First published: 2016/05/24 (6 years ago) Abstract: How can we efficiently propagate uncertainty in a latent state representation
with recurrent neural networks? This paper introduces stochastic recurrent
neural networks which glue a deterministic recurrent neural network and a state
space model together to form a stochastic and sequential neural generative
model. The clear separation of deterministic and stochastic layers allows a
structured variational inference network to track the factorization of the
model's posterior distribution. By retaining both the nonlinear recursive
structure of a recurrent neural network and averaging over the uncertainty in a
latent path, like a state space model, we improve the state of the art results
on the Blizzard and TIMIT speech modeling data sets by a large margin, while
achieving comparable performances to competing methods on polyphonic music
modeling.

This paper is based on an intriguing idea of combining state-space models (SSMs) and recurrent neural networks (RNNs). Ideally, it is very much needed: For the sequences which have distinct structure and high variability, probabilistic modelling is a big problem. The handcrafted and parameterised feature representations are widely used to ease the problem and it is customary to develop the probabilistic model on top of these extracted features from the signal (such as using a short-time Fourier transform and _then_ probabilistic modelling over these features).
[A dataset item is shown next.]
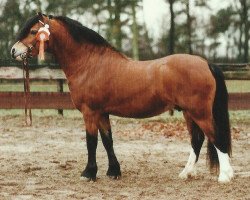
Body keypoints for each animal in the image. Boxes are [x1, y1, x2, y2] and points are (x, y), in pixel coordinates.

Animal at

But machines should be able to handle learning the representation part as well. So the story of the paper. Here, it is termed neural network with stochastic layers but one can safely say that the model is a state-space model with a deterministic neural network layer which is tied to both hidden variables and observations. Still, due to the complicated nonlinearities, it is not easy to understand what's going on.
One thing I found missing from the paper is the exact form of nonlinearity used for the NN layer as I am looking at it from the perspective of probabilistic modelling. But this is probably because of space reasons.